(Kitco NewsWire) – Spot gold prices are lower and spot silver prices are sharply weaker after the close Thursday, as the U.S. dollar tested yearly highs and traders continued to reprice the Federal Reserve’s higher-for-longer signal after Wednesday’s policy meeting. At the time of writing, spot gold was trading near $4,214.20 an ounce, down 1.00%, while spot silver was trading at $65.795, down 3.14% on the session.
U.S. stocks closed higher Thursday, reversing part of Wednesday’s post-Fed decline. The S&P 500 rose 1.1% to 7,500.58, the Nasdaq Composite gained 1.9% to 26,517.93 and the Dow Jones Industrial Average added 0.1% to 51,564.70. The Russell 2000 climbed 2.1% to 2,979.77.
The Fed kept the target range for the federal funds rate unchanged at 3.50% to 3.75% in a unanimous vote, but the statement and projections kept rate-hike risk alive. The statement said inflation remains elevated relative to the 2% goal and partly reflects supply shocks in sectors including energy. The updated projections showed a 3.8% median 2026 fed-funds rate, implying the Committee is not rushing back toward cuts.
Market reaction after the Fed meeting remains rate- and dollar-led. The immediate post-meeting selloff reflected a more hawkish policy path than traders had expected, but Thursday’s equity rebound showed investors treating lower oil as a macro offset to tighter Fed messaging. For metals, positioning is more fragile: gold failed to hold above $4,300 and silver lost the $66 area as the U.S. dollar’s rally tightened financial conditions and pressured non-yielding assets. The front-end rate repricing is still the cleaner driver than growth fear, leaving short-covering dependent on a softer dollar or a reversal in Treasury yields.

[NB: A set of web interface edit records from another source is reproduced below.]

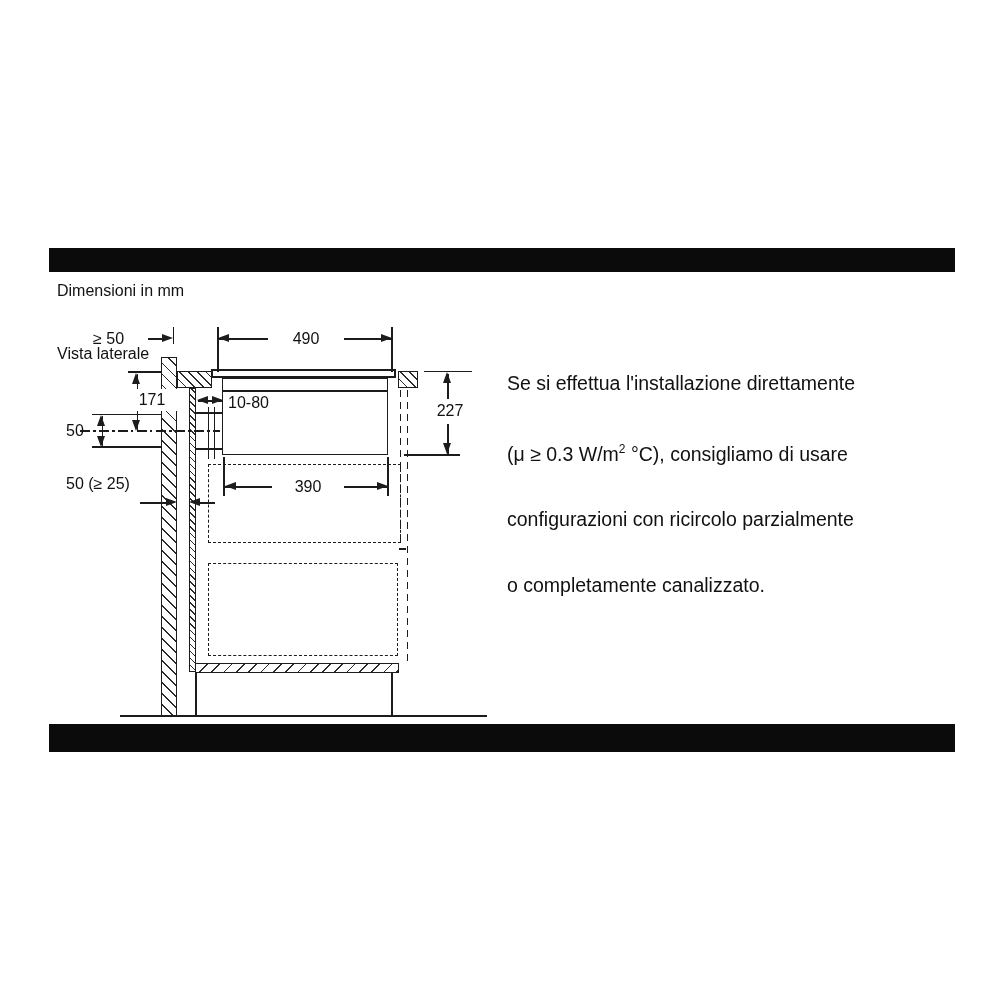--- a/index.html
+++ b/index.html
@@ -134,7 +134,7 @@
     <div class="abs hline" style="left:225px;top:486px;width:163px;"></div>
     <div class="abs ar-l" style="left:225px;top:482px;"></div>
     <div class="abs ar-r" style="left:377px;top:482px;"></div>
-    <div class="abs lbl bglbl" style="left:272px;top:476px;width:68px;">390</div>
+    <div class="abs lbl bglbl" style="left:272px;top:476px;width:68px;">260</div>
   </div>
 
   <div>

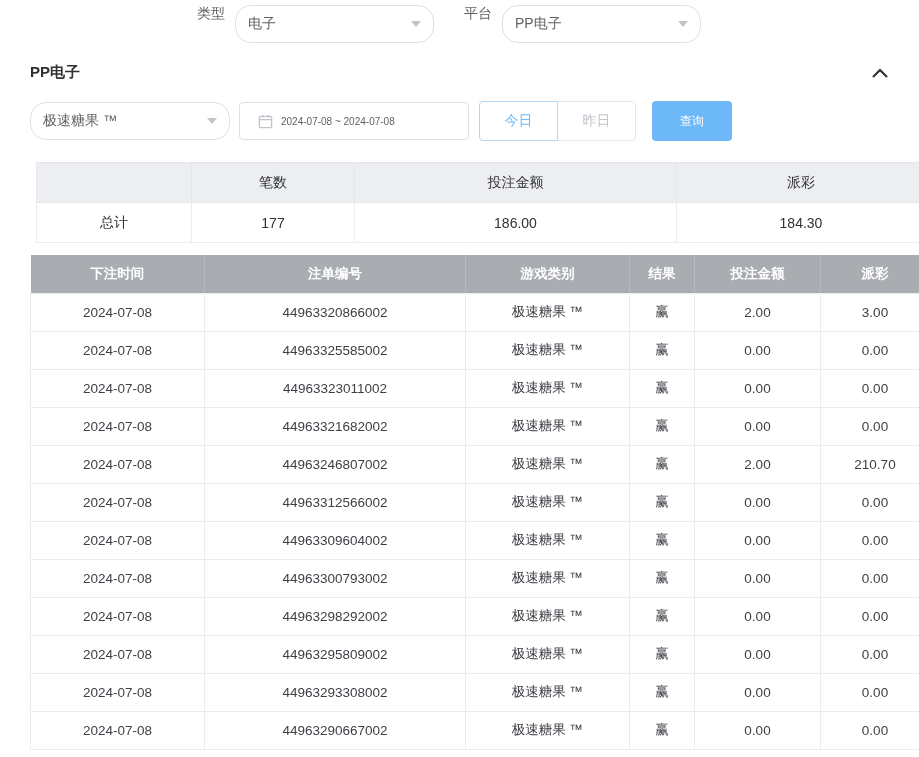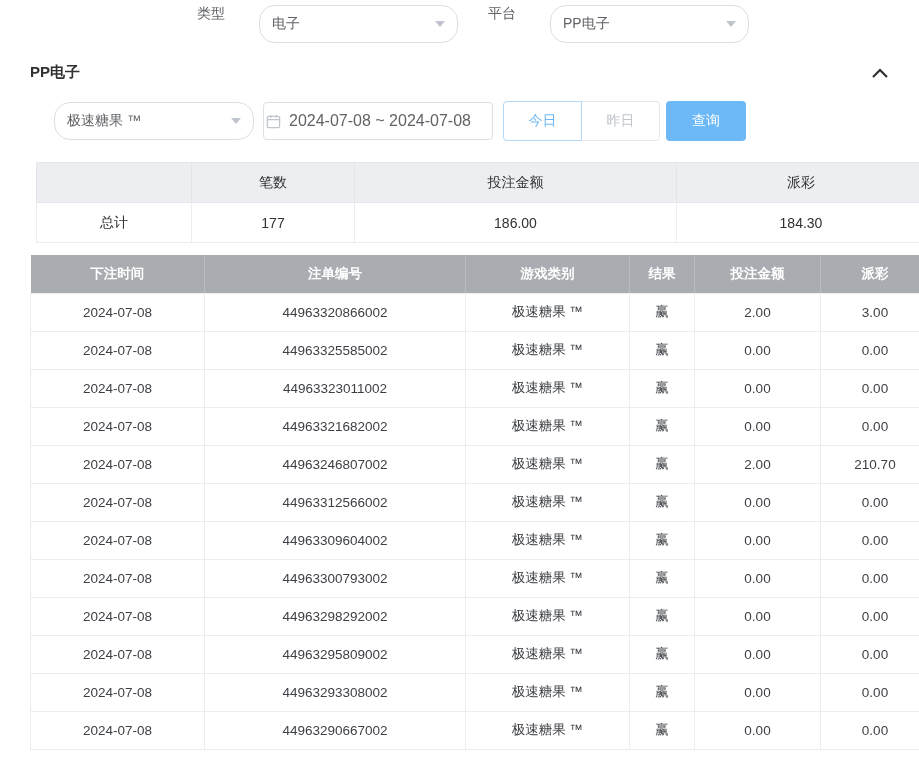--- a/index.html
+++ b/index.html
@@ -17,7 +17,7 @@
   .select-box {
     width: 199px; height: 38px; border: 1px solid #dcdfe6; border-radius: 16px;
     display: flex; align-items: center; justify-content: space-between;
-    padding: 0 12px; font-size: 14px; color: #606266; background: #fff; cursor: pointer; margin-left: 24px;
+    padding: 0 12px; font-size: 14px; color: #606266; background: #fff; cursor: pointer;
   }
   .caret-down {
     width: 0; height: 0;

The Strait of Hormuz remains the main geopolitical transmission channel into gold, oil, rates and risk assets, but the latest U.S.-Iran setup is being priced as reopening risk rather than active supply shock. The interim agreement signed Wednesday includes an immediate restart of commercial traffic through the strait and a 60-day toll-free access period, while the U.S. is expected to start lifting its naval blockade immediately and fully end it within 30 days. Traffic normalization is still incomplete, with verified crossings still at historic lows as of June 17. The current market impact is disinflationary and risk-supportive: oil is near its lowest levels since the war began, gasoline has fallen below $4 a gallon, equities rebounded and gold’s safe-haven bid has faded as the market’s focus shifted back to the dollar and real-rate channel.
The key outside markets see Nymex WTI crude oil prices lower and trading near the mid-$70s, while Brent crude was below $80 a barrel. The U.S. dollar index is firmer. The yield on the benchmark 10-year U.S. Treasury note is higher, with no approved live intraday level included.

Technically, spot gold bulls’ next upside price objective is to push prices back above the $4,300 to $4,320 resistance zone, with a sustained move targeting $4,370 and then $4,390. Bears’ next near-term downside price objective is a break below the $4,180 to $4,200 support zone, with deeper downside targets at $4,020 and then $4,000. First resistance is seen at $4,300 and then at $4,320. First support is seen at $4,200 and then at $4,180.

Spot silver bulls’ next upside price objective is to drive prices back above the $65.00 to $66.00 resistance zone, with a move above that zone targeting $72.00 and then the 50-day moving average at $75.11. The next downside price objective for the bears is a break below $65.00, with deeper downside targets at $62.00 and then $61.00. First resistance is seen at $66.00 and then at $72.00. Next support is seen at $65.00 and then at $62.00.